Extract -

○ ○ ○ ○ ○ ○ ○

Where does YouTube TV rank for live sports video quality? Part 1
How does YouTube TV quality compare to the competition?
We’ve seen a massive shift in live sports viewing from broadcast to streaming over the last few years. Billion-dollar streaming rights deals for Major League Baseball, professional and college football, European football, and other sports are headlines almost daily.
Most sports fans can choose to watch their favorite games from at least two to three different streaming providers—all without the burden of year-long cable contracts. The move from PayTV to streaming subscriptions provides greater flexibility and convenience for sports fans to watch their games on any screen. Still, that convenience will not be enough to keep them happy and engaged if it does not go hand-in-hand with excellent video quality.
Sports fans are one of the most demanding audiences. They are quick to slam providers on social media the moment perceptual video quality is not up to their high standards. While broadcast rights kept viewers watching regardless of the quality, the ability to stream the same content on different providers means they can quickly cancel one subscription and switch to another. Streaming journalists and analysts are also closely scrutinizing streaming providers and often posting about their video quality on social media, blogs and podcasts.
Benchmarking Live Sports Streaming Viewer Experience
To help streaming providers provide better perceptual video quality vs. their competition—and reduce churn—we’ve launched a live sports video quality measurement service to find out:
- How good are the best sports streaming services (and how bad are the worst ones?)
- How do streaming providers compare to each other regarding the perceptual video quality they deliver?
- Is there a service that consistently provides better video quality than the rest?
- Which are the best and worst performers for each sport?
- Are there significant gaps and variations in video quality?
YouTube TV was a natural choice for this live sports monitoring project because it delivers content across several sports, including MLB, NFL, F1, English Premier League, golf, and tennis. It’s also the leading vMVPD with over 5 million users and one of the services with over 100 channels, including access to the most-watched North American and European sports.
Read our blog to learn more about the video quality comparison for each sport.
What was YouTube TV’s video quality performance compared to its competition?
Here is our summary of YouTube TV’s performance across five monitored sports compared to the best-performing service for each sport. We’ve also provided the difference in perceptual quality between YouTube TV and the best-performing service for the content.

○ ○ ○ ○ ○ ○ ○

Work order A - Lay out everything in the records from the line containing "Atenção proprietários de" down through the line containing "Limeira, São Mateus, São" as a Markdown table with the columns Row and Line, giving each line a row number and leaving out blank lines.
Work order B - Carry on the article about YouTube TV's live sports video quality, starting right after its final sentence.
The records have no connection to the text.

○ ○ ○ ○ ○ ○ ○

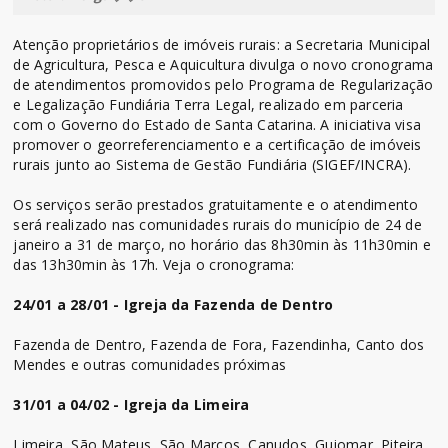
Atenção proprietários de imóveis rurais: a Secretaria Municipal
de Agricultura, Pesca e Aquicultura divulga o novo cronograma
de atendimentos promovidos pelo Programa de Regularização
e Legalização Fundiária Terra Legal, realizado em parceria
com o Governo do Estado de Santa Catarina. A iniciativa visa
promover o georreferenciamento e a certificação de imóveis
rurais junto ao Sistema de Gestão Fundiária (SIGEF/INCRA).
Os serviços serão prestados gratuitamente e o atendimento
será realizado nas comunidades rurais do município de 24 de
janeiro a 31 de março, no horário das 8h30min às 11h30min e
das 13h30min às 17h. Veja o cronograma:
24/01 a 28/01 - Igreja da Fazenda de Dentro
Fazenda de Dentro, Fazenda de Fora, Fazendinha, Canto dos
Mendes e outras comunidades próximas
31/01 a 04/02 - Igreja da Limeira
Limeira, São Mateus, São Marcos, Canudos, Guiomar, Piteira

○ ○ ○ ○ ○ ○ ○

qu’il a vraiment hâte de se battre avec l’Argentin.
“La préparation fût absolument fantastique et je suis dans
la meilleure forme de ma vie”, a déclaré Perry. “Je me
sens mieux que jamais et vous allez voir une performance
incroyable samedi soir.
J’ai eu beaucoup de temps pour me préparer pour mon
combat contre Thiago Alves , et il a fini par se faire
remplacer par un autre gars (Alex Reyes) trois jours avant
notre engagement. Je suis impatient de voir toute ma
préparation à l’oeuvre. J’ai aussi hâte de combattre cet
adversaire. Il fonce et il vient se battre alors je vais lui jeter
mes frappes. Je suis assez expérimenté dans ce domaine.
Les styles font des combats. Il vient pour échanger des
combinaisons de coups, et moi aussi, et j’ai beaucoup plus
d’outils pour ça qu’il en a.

○ ○ ○ ○ ○ ○ ○

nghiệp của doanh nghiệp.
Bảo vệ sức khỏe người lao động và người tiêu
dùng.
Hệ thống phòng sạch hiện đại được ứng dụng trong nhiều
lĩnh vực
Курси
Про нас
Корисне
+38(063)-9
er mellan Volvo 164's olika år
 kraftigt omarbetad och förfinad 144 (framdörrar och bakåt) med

○ ○ ○ ○ ○ ○ ○

Exercise answer A -
| Row | Line |
|---|---|
| 1 | Atenção proprietários de imóveis rurais: a Secretaria Municipal |
| 2 | de Agricultura, Pesca e Aquicultura divulga o novo cronograma |
| 3 | de atendimentos promovidos pelo Programa de Regularização |
| 4 | e Legalização Fundiária Terra Legal, realizado em parceria |
| 5 | com o Governo do Estado de Santa Catarina. A iniciativa visa |
| 6 | promover o georreferenciamento e a certificação de imóveis |
| 7 | rurais junto ao Sistema de Gestão Fundiária (SIGEF/INCRA). |
| 8 | Os serviços serão prestados gratuitamente e o atendimento |
| 9 | será realizado nas comunidades rurais do município de 24 de |
| 10 | janeiro a 31 de março, no horário das 8h30min às 11h30min e |
| 11 | das 13h30min às 17h. Veja o cronograma: |
| 12 | 24/01 a 28/01 - Igreja da Fazenda de Dentro |
| 13 | Fazenda de Dentro, Fazenda de Fora, Fazendinha, Canto dos |
| 14 | Mendes e outras comunidades próximas |
| 15 | 31/01 a 04/02 - Igreja da Limeira |
| 16 | Limeira, São Mateus, São Marcos, Canudos, Guiomar, Piteira |

Exercise answer B -
SSIMPLUS Viewer Score (SVS) is the most accurate perceptual quality measure. SVS uses a linear scale from 0-100, where 0 means very poor, and 100 is a stream without any visible impairments. SVS is highly correlated to how average viewers, watching on their device, will evaluate the video quality. A difference of more than five Viewer Score points is readily noticeable. Read more details on how we measure.
Overall, YouTube TV video quality performance was in the mid-60s to high 70s Viewer Scores. There was not a single game, out of the 21 that were monitored, where its quality went above 80 Viewer Score. For each of the monitored sports, the best streaming services deliver at 80 Viewer Score or above. Thus, if a service wants to be among the top providers, 80 and above is the Viewer Score level that needs to be targeted. YouTube TV performance was compared to other providers across more than 20 games and races; the video quality results were consistent across all sports, so this cannot be explained as a one-off issue or precedent.
The table below contains some of the highlights from each sport.
|Sport||YouTube TV Viewer Score||Best performing service Viewer Score||Difference*|
September 7, 2022
Hungarian Grand Prix
August 28, 2022
August 30, 2022
September 4, 2022
**In this case YouTube TV performed better than the other monitored service which scored 75.8
Major League Baseball
- YouTubeTV came in last out of four different providers monitored over eight different games with an average score of 72 SSIMPLUS Viewer Score out of 100 Viewer Score. YouTube TV's lowest score was for the All-Star Game - 68.7 Viewer Score. The best provider delivered at 80 View Score.
- MLB All-Star Game - YouTube again performed the worst with an Viewer Score of 68.7.
What do these scores mean for the viewer? How big is the difference between a 70 and an 80 Viewer Score? The best way is to look at some visual examples from the games.
YouTube TV with a 54 Viewer Score from the MLB Yankees Game.
YouTube TV’s average SSIMPLUS Viewer Score of 70 means that the quality was even lower in different parts of the game. Refer to Image 1 to see what a 54 Viewer Score looks like for viewers. This blurred image, with significant compression artifacts, is even more frustrating for fans given the context - this is right after the Yankees scored. Fans want to experience the moment of celebration, and poor video quality can diminish emotional engagement. The best way to view these images is on a large screen TV - 55” or bigger as this is how most viewers experience sports content. The blurriness is even more pronounced.
This is how the image will look on a large-screen TV in subscribers’ homes.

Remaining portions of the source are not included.